[Aim of the exercise]
Please output the lines from the one with "Content Rating" through the end of the data exactly as written, omitting all pictures.

═══

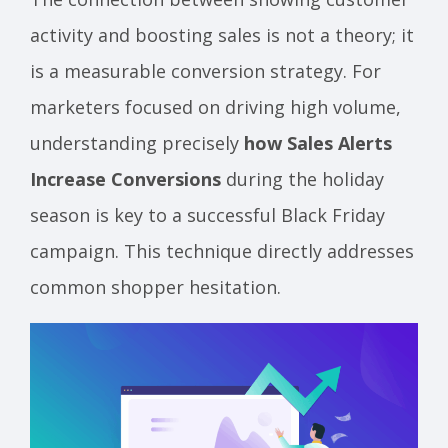
activity and boosting sales is not a theory; it
is a measurable conversion strategy. For
marketers focused on driving high volume,
understanding precisely
how Sales Alerts
Increase Conversions
during the holiday
season is key to a successful Black Friday
campaign. This technique directly addresses
common shopper hesitation.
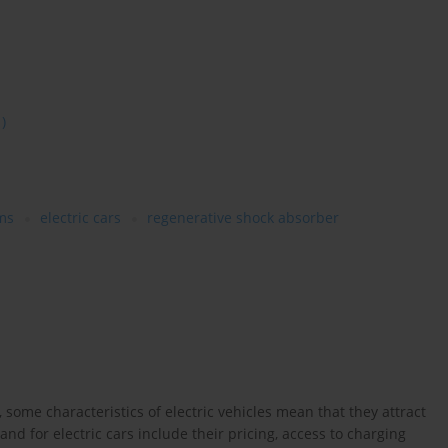
1)
ms
electric cars
regenerative shock absorber
ome characteristics of electric vehicles mean that they attract
nd for electric cars include their pricing, access to charging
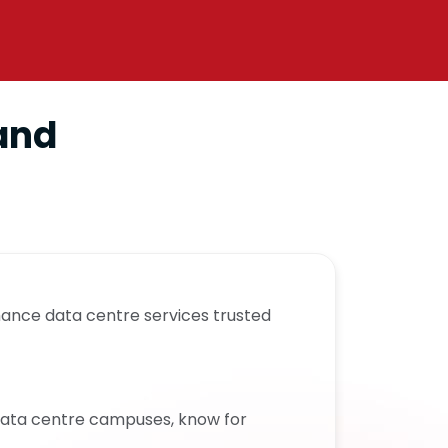
 and
mance data centre services trusted
 data centre campuses, know for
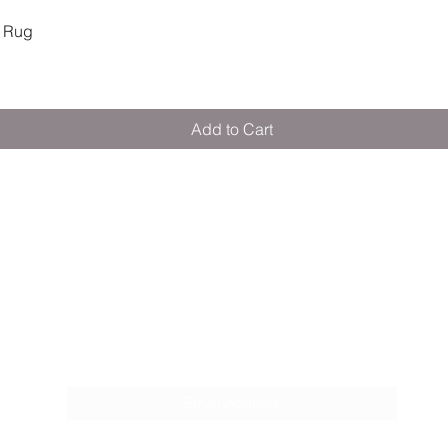
Quick View
 Rug
Add to Cart
M E R A K I M O R A K I
Pop your email below & never miss our
discounts & deals!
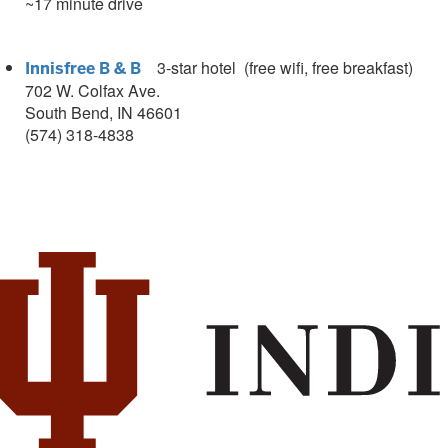
~17 minute drive
3
-star hotel (free wifi, free breakfast)
Innisfree B & B
702 W. Colfax Ave.
South Bend, IN 46601
(574) 318-4838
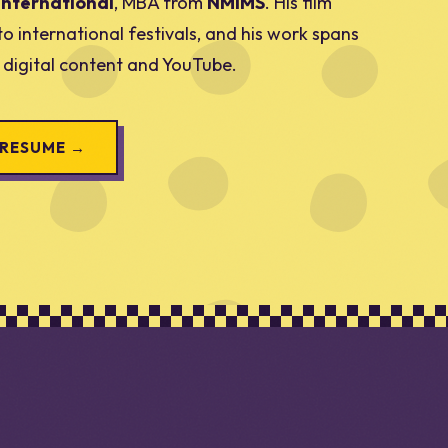
International
, MBA from
NMIMS
. His film
to international festivals, and his work spans
, digital content and YouTube.
 RESUME →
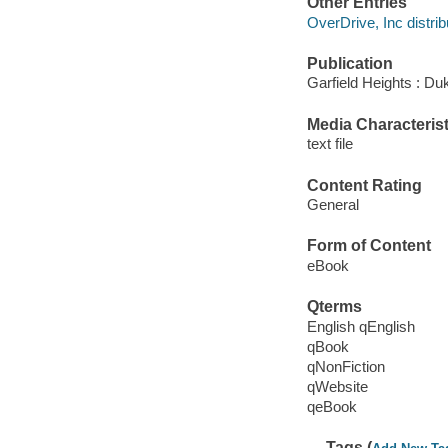
Other Entries
OverDrive, Inc distrib
Publication
Garfield Heights : Du
Media Characterist
text file
Content Rating
General
Form of Content
eBook
Qterms
English qEnglish
qBook
qNonFiction
qWebsite
qeBook
Tags (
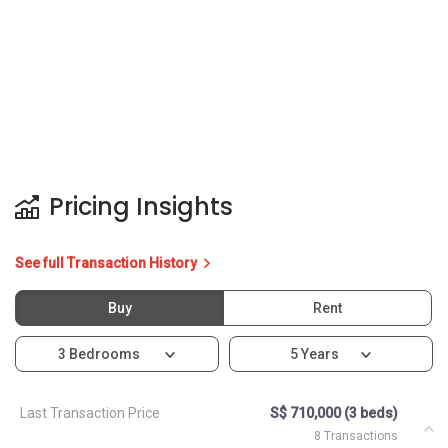
Pricing Insights
See full Transaction History
Buy
Rent
3 Bedrooms
5 Years
Last Transaction Price
S$ 710,000 (3 beds)
8 Transactions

═══

[Expected answer]
Content Rating
General
Form of Content
eBook
Qterms
English qEnglish
qBook
qNonFiction
qWebsite
qeBook
Tags (
Pricing Insights
See full Transaction History
Buy
Rent
3 Bedrooms
5 Years
Last Transaction Price
S$ 710,000 (3 beds)
8 Transactions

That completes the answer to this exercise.